Geräusche der Nacht -66
Nun laufe ich weiter. Mich wundert dabei, dass ich immer noch nicht außer Atem bin. Der fremde Duft wird nach einer Weile stärker. Ich drehe mich im Laufen und schaue zurück. Dabei meine ich, einen Schatten zwischen den Bäumen erspäht zu haben. Ich drehe mich wieder in meine ursprüngliche Laufrichtung.
Bald darauf erreiche ich eine Lichtung. Friedlich grasende Rehe heben ruckartig ihre Köpfe und stieben davon. Ich muss den Impuls ihnen nachzujagen unterdrücken. Weiter geht es, wieder in die Dunkelheit unter den Bäumen hinein. Plötzlich stoppe ich abrupt, denn vor mir tut sich eine Schlucht auf. Während ich um mein Gleichgewicht ringe, umfasst eine fremde Person meine Hüften und eine weibliche Stimme spricht mich in sanftem Tonfall an:
"Hey du! Du kannst jetzt aufhören wegzurennen. Du bist angekommen."
Mit einem Schrei will ich mich befreien, doch die Fremde ist überraschend stark.

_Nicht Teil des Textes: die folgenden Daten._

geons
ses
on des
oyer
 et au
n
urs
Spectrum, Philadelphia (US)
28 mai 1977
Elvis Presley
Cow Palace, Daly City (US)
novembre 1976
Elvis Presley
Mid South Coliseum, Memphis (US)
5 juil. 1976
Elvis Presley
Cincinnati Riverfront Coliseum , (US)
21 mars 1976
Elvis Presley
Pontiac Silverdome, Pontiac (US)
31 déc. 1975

Im fahlen Mondlicht sehe ich eine Frau vor mir, von schlanker, zierlicher Gestalt. Feuerrote Locken fallen ihr von den Schultern. Sie trägt ein leichtes Leinenkleid und ist barfuß.
"Mein Name ist Grete. Ich bin gekommen, um dich abzuholen," stellt sie sich mit weicher freundlicher Stimme vor.
"Aber, woher weißt du...?" frage ich verunsichert.
"Du hast Arkadij verlassen, eine weise Entscheidung! Aber du kannst nicht alleine und wild im Wald leben. Du brauchst Lehrmeister, die dich auf deine Verwandlung vorbereiten."
'Woher weiß sie...' frage ich mich in Gedanken und 'fühle ihr auf den Zahn':
"Du bist wie er?"
"Nein!" Grete schüttelt heftig den Kopf. "Ich bin Tag. Er ist Nacht. Ich bin Sonne. Er ist Mond. Wir sind wie die zwei Seiten eines Centstücks."
Ich nicke und gebe meinen Widerstand auf. Hat Vera mich nicht auf 'die Anderen' aufmerksam gemacht?
"Komm mit," bietet Grete mir an. "Wir zeigen und erklären dir alles."
"Wer ist 'wir'?" frage ich zurückhaltend.
"Drei Wächter-Druiden und ich hier."
Ich seufze. Die Fremde hat etwas Vertrauenerweckendes. Etwas in meinem Inneren löst sich und ich beginne zu schluchzen wie ein Kind. Was ich erlebt habe, bricht sich seine Bahn. Grete streicht über mein Haar und sagt nichts. Plötzlich wird mir schwindlig. Die Bäume scheinen sich immer schneller um mich zu drehen.
Im nächsten Moment befinde ich mich auf einer Wiese vor einer leichten Anhöhe, auf deren Spitze eine riesige Eiche steht. Grete nimmt meine Hand und gemeinsam nähern wir uns dem Baum auf der Spitze des Hügels.
Unterwegs fragt sie mich:
"Wie heißt du?"
"Mein Name ist Laura," antworte ich.
Grete lächelt mir zu. Es ist ein warmes Lächeln.
"Willkommen, Laura!" begrüßt sie mich.
Je näher wir der Eiche kommen, desto besser kann ich eine Höhlung im Stamm erkennen. Grete führt mich dort hinein. Drinnen führt eine Wendeltreppe in die Tiefe. Es wird dunkel. Nach wenigen Minuten erkenne ich vor mir eine flackernde Fackel, die in einer eisernen Fassung steckt. Grete nimmt die Fackel heraus und leuchtet den weiteren Weg mit ihr aus.